START Supplied material

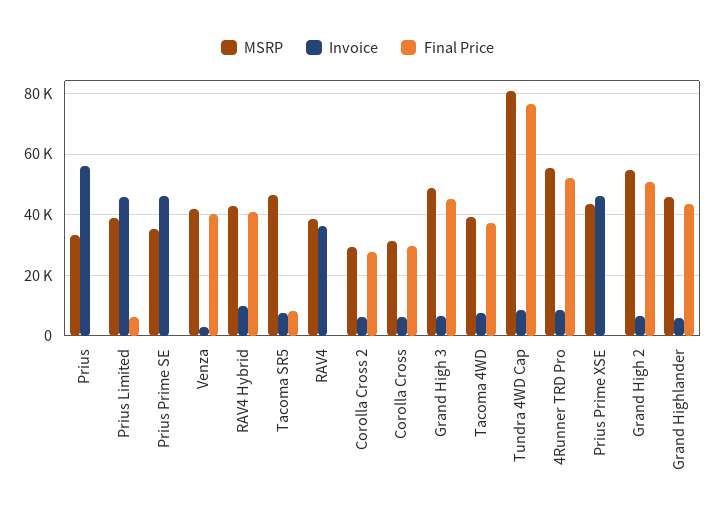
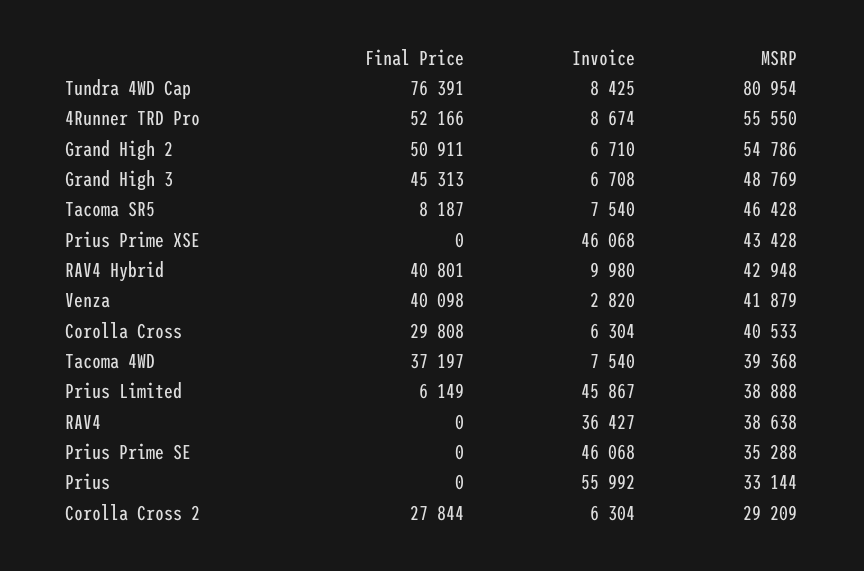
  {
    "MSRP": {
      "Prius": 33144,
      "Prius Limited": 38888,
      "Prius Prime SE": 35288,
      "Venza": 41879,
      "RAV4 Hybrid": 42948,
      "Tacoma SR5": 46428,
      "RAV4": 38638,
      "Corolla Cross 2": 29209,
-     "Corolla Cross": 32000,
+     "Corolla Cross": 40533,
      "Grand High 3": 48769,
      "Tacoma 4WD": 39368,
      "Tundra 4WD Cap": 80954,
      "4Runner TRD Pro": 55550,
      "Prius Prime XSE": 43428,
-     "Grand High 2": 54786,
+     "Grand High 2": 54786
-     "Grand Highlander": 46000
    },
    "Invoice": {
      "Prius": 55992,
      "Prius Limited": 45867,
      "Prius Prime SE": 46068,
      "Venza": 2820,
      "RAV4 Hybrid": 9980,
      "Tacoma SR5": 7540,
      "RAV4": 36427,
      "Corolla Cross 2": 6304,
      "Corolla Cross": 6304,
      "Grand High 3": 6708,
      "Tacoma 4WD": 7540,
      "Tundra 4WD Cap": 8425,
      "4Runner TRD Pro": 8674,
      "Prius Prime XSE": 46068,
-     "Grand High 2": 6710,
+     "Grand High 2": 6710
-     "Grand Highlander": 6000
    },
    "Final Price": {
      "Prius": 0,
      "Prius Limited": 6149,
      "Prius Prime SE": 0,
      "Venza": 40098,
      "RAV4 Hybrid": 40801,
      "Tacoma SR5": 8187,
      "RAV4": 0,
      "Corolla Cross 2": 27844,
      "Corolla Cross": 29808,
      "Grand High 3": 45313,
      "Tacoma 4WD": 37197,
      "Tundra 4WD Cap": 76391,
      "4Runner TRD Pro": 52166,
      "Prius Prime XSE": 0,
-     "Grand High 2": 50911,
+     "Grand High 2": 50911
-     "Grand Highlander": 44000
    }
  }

END Supplied material
START Supplied material

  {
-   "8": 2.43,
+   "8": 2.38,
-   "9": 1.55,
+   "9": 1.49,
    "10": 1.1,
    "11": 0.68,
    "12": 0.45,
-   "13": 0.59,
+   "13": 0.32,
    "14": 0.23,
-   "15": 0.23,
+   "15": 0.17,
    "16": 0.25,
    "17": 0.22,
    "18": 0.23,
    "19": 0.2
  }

END Supplied material

*Written task*. Find all lines holding the word "Prius" in the records above and copy them.

*Solution*.
      "Prius": 33144,
      "Prius Limited": 38888,
      "Prius Prime SE": 35288,
      "Prius Prime XSE": 43428,
      "Prius": 55992,
      "Prius Limited": 45867,
      "Prius Prime SE": 46068,
      "Prius Prime XSE": 46068,
      "Prius": 0,
      "Prius Limited": 6149,
      "Prius Prime SE": 0,
      "Prius Prime XSE": 0,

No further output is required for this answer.